### [Record extracts]

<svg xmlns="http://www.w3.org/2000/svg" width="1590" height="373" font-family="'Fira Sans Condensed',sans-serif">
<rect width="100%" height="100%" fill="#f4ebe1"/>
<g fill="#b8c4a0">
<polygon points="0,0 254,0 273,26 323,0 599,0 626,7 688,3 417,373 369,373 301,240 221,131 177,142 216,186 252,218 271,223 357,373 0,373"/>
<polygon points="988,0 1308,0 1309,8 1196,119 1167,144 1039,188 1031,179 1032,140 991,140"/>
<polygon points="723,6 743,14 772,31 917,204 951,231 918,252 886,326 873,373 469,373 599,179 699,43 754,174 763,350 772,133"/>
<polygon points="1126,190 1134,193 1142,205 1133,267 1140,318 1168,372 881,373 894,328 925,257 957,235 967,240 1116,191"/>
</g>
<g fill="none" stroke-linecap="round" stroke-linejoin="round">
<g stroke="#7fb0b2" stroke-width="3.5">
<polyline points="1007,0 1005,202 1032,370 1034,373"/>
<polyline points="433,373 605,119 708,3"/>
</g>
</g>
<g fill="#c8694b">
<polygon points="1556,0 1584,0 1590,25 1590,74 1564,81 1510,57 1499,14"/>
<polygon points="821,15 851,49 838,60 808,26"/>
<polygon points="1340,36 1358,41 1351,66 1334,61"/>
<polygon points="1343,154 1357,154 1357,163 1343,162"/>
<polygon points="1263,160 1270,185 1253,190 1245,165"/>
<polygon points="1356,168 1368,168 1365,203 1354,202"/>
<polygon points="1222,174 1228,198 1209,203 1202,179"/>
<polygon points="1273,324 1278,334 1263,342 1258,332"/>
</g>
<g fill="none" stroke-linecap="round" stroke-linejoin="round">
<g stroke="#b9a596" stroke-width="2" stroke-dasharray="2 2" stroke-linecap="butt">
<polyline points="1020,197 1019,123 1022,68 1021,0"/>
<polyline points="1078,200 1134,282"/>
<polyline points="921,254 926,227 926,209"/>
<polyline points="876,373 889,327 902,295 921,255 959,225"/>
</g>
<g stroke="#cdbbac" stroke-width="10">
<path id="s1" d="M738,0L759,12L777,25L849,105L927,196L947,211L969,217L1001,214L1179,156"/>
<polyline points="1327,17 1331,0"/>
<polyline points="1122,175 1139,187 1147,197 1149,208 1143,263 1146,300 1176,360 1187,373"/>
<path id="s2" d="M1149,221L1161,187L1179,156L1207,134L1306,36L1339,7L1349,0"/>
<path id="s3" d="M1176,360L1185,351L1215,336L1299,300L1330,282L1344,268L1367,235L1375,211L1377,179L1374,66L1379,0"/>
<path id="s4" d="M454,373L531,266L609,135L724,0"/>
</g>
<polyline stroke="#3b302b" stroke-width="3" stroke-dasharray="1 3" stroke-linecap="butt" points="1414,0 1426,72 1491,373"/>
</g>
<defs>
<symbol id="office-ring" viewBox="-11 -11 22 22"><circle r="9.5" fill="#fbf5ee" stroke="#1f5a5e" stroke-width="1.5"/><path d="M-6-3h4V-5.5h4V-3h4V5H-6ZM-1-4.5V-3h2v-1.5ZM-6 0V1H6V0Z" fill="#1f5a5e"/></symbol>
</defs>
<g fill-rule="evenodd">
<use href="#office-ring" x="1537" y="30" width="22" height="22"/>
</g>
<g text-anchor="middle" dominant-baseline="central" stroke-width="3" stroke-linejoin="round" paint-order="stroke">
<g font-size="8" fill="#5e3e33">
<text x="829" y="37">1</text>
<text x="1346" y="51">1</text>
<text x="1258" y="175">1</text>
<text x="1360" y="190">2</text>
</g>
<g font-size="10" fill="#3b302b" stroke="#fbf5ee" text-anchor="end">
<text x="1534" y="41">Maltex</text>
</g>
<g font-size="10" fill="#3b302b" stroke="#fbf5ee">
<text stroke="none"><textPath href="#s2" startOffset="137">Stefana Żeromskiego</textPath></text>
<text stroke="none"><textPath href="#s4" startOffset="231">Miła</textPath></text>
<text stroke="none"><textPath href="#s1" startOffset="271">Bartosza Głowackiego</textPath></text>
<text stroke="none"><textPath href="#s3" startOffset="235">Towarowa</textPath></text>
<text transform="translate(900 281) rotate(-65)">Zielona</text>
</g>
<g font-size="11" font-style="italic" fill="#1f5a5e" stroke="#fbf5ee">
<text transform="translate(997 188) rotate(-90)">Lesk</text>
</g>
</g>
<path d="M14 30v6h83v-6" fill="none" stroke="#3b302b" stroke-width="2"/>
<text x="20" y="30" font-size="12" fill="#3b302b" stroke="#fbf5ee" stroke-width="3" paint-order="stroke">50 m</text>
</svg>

### [Problem to work on]
Write the data out again in full. Match it word for word.

### [Written answer]
<svg xmlns="http://www.w3.org/2000/svg" width="1590" height="373" font-family="'Fira Sans Condensed',sans-serif">
<rect width="100%" height="100%" fill="#f4ebe1"/>
<g fill="#b8c4a0">
<polygon points="0,0 254,0 273,26 323,0 599,0 626,7 688,3 417,373 369,373 301,240 221,131 177,142 216,186 252,218 271,223 357,373 0,373"/>
<polygon points="988,0 1308,0 1309,8 1196,119 1167,144 1039,188 1031,179 1032,140 991,140"/>
<polygon points="723,6 743,14 772,31 917,204 951,231 918,252 886,326 873,373 469,373 599,179 699,43 754,174 763,350 772,133"/>
<polygon points="1126,190 1134,193 1142,205 1133,267 1140,318 1168,372 881,373 894,328 925,257 957,235 967,240 1116,191"/>
</g>
<g fill="none" stroke-linecap="round" stroke-linejoin="round">
<g stroke="#7fb0b2" stroke-width="3.5">
<polyline points="1007,0 1005,202 1032,370 1034,373"/>
<polyline points="433,373 605,119 708,3"/>
</g>
</g>
<g fill="#c8694b">
<polygon points="1556,0 1584,0 1590,25 1590,74 1564,81 1510,57 1499,14"/>
<polygon points="821,15 851,49 838,60 808,26"/>
<polygon points="1340,36 1358,41 1351,66 1334,61"/>
<polygon points="1343,154 1357,154 1357,163 1343,162"/>
<polygon points="1263,160 1270,185 1253,190 1245,165"/>
<polygon points="1356,168 1368,168 1365,203 1354,202"/>
<polygon points="1222,174 1228,198 1209,203 1202,179"/>
<polygon points="1273,324 1278,334 1263,342 1258,332"/>
</g>
<g fill="none" stroke-linecap="round" stroke-linejoin="round">
<g stroke="#b9a596" stroke-width="2" stroke-dasharray="2 2" stroke-linecap="butt">
<polyline points="1020,197 1019,123 1022,68 1021,0"/>
<polyline points="1078,200 1134,282"/>
<polyline points="921,254 926,227 926,209"/>
<polyline points="876,373 889,327 902,295 921,255 959,225"/>
</g>
<g stroke="#cdbbac" stroke-width="10">
<path id="s1" d="M738,0L759,12L777,25L849,105L927,196L947,211L969,217L1001,214L1179,156"/>
<polyline points="1327,17 1331,0"/>
<polyline points="1122,175 1139,187 1147,197 1149,208 1143,263 1146,300 1176,360 1187,373"/>
<path id="s2" d="M1149,221L1161,187L1179,156L1207,134L1306,36L1339,7L1349,0"/>
<path id="s3" d="M1176,360L1185,351L1215,336L1299,300L1330,282L1344,268L1367,235L1375,211L1377,179L1374,66L1379,0"/>
<path id="s4" d="M454,373L531,266L609,135L724,0"/>
</g>
<polyline stroke="#3b302b" stroke-width="3" stroke-dasharray="1 3" stroke-linecap="butt" points="1414,0 1426,72 1491,373"/>
</g>
<defs>
<symbol id="office-ring" viewBox="-11 -11 22 22"><circle r="9.5" fill="#fbf5ee" stroke="#1f5a5e" stroke-width="1.5"/><path d="M-6-3h4V-5.5h4V-3h4V5H-6ZM-1-4.5V-3h2v-1.5ZM-6 0V1H6V0Z" fill="#1f5a5e"/></symbol>
</defs>
<g fill-rule="evenodd">
<use href="#office-ring" x="1537" y="30" width="22" height="22"/>
</g>
<g text-anchor="middle" dominant-baseline="central" stroke-width="3" stroke-linejoin="round" paint-order="stroke">
<g font-size="8" fill="#5e3e33">
<text x="829" y="37">1</text>
<text x="1346" y="51">1</text>
<text x="1258" y="175">1</text>
<text x="1360" y="190">2</text>
</g>
<g font-size="10" fill="#3b302b" stroke="#fbf5ee" text-anchor="end">
<text x="1534" y="41">Maltex</text>
</g>
<g font-size="10" fill="#3b302b" stroke="#fbf5ee">
<text stroke="none"><textPath href="#s2" startOffset="137">Stefana Żeromskiego</textPath></text>
<text stroke="none"><textPath href="#s4" startOffset="231">Miła</textPath></text>
<text stroke="none"><textPath href="#s1" startOffset="271">Bartosza Głowackiego</textPath></text>
<text stroke="none"><textPath href="#s3" startOffset="235">Towarowa</textPath></text>
<text transform="translate(900 281) rotate(-65)">Zielona</text>
</g>
<g font-size="11" font-style="italic" fill="#1f5a5e" stroke="#fbf5ee">
<text transform="translate(997 188) rotate(-90)">Lesk</text>
</g>
</g>
<path d="M14 30v6h83v-6" fill="none" stroke="#3b302b" stroke-width="2"/>
<text x="20" y="30" font-size="12" fill="#3b302b" stroke="#fbf5ee" stroke-width="3" paint-order="stroke">50 m</text>
</svg>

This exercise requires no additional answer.